EXERCISE INSTRUCTIONS =
Rewrite everything in the rows below, from the line containing "Navigeer naar hoofdinhoud" down to the line containing "erfahren hat.", both included, as a Markdown table with the columns No. and Line. Number each line in order and leave out blank lines.

RAW DATA =
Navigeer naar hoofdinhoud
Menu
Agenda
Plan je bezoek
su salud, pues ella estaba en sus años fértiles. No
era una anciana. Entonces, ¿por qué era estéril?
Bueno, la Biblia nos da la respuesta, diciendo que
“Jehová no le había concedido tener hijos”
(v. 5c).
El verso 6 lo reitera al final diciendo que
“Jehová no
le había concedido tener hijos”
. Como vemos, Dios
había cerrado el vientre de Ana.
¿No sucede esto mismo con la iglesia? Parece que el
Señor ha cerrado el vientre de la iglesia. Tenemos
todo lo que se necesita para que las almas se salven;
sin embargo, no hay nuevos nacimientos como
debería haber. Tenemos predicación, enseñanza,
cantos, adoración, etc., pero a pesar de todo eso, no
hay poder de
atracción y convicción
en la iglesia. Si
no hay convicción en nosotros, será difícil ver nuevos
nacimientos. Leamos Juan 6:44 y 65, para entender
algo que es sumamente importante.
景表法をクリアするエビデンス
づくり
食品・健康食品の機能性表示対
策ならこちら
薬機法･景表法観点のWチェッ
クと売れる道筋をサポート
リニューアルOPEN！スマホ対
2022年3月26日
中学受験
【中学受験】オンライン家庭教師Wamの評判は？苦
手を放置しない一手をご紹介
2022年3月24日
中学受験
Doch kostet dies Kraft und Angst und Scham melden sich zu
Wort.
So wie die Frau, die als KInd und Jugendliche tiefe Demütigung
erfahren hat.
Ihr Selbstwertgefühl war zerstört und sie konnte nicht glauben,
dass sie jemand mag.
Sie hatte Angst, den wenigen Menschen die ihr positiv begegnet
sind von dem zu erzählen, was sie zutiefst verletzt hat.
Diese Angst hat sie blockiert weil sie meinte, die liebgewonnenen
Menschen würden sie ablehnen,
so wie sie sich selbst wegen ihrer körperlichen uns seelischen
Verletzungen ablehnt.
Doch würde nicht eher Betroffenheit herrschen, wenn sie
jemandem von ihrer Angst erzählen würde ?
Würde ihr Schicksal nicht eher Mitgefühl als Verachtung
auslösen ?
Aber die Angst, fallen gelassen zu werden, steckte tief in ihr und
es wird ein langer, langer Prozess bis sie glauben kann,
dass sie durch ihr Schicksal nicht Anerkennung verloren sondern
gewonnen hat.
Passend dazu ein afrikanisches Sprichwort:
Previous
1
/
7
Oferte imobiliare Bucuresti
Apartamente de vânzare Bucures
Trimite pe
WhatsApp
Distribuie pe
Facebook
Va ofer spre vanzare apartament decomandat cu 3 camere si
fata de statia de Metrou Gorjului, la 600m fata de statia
==
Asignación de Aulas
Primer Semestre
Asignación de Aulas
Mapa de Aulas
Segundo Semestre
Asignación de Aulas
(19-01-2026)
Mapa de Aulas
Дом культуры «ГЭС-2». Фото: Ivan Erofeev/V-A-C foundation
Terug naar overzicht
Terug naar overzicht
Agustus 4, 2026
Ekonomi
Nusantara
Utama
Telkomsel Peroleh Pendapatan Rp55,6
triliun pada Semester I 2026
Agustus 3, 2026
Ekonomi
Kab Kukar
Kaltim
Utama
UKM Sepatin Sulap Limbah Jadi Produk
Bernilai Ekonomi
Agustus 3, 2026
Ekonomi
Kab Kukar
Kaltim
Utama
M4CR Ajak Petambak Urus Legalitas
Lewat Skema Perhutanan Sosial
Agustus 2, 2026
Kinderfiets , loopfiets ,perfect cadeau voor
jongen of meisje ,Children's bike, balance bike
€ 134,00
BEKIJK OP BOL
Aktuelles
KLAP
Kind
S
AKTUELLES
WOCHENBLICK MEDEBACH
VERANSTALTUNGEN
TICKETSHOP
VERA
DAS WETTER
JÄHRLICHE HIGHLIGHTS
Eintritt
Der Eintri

RESPONSE =
| No. | Line |
|---|---|
| 1 | Navigeer naar hoofdinhoud |
| 2 | Menu |
| 3 | Agenda |
| 4 | Plan je bezoek |
| 5 | su salud, pues ella estaba en sus años fértiles. No |
| 6 | era una anciana. Entonces, ¿por qué era estéril? |
| 7 | Bueno, la Biblia nos da la respuesta, diciendo que |
| 8 | “Jehová no le había concedido tener hijos” |
| 9 | (v. 5c). |
| 10 | El verso 6 lo reitera al final diciendo que |
| 11 | “Jehová no |
| 12 | le había concedido tener hijos” |
| 13 | . Como vemos, Dios |
| 14 | había cerrado el vientre de Ana. |
| 15 | ¿No sucede esto mismo con la iglesia? Parece que el |
| 16 | Señor ha cerrado el vientre de la iglesia. Tenemos |
| 17 | todo lo que se necesita para que las almas se salven; |
| 18 | sin embargo, no hay nuevos nacimientos como |
| 19 | debería haber. Tenemos predicación, enseñanza, |
| 20 | cantos, adoración, etc., pero a pesar de todo eso, no |
| 21 | hay poder de |
| 22 | atracción y convicción |
| 23 | en la iglesia. Si |
| 24 | no hay convicción en nosotros, será difícil ver nuevos |
| 25 | nacimientos. Leamos Juan 6:44 y 65, para entender |
| 26 | algo que es sumamente importante. |
| 27 | 景表法をクリアするエビデンス |
| 28 | づくり |
| 29 | 食品・健康食品の機能性表示対 |
| 30 | 策ならこちら |
| 31 | 薬機法･景表法観点のWチェッ |
| 32 | クと売れる道筋をサポート |
| 33 | リニューアルOPEN！スマホ対 |
| 34 | 2022年3月26日 |
| 35 | 中学受験 |
| 36 | 【中学受験】オンライン家庭教師Wamの評判は？苦 |
| 37 | 手を放置しない一手をご紹介 |
| 38 | 2022年3月24日 |
| 39 | 中学受験 |
| 40 | Doch kostet dies Kraft und Angst und Scham melden sich zu |
| 41 | Wort. |
| 42 | So wie die Frau, die als KInd und Jugendliche tiefe Demütigung |
| 43 | erfahren hat. |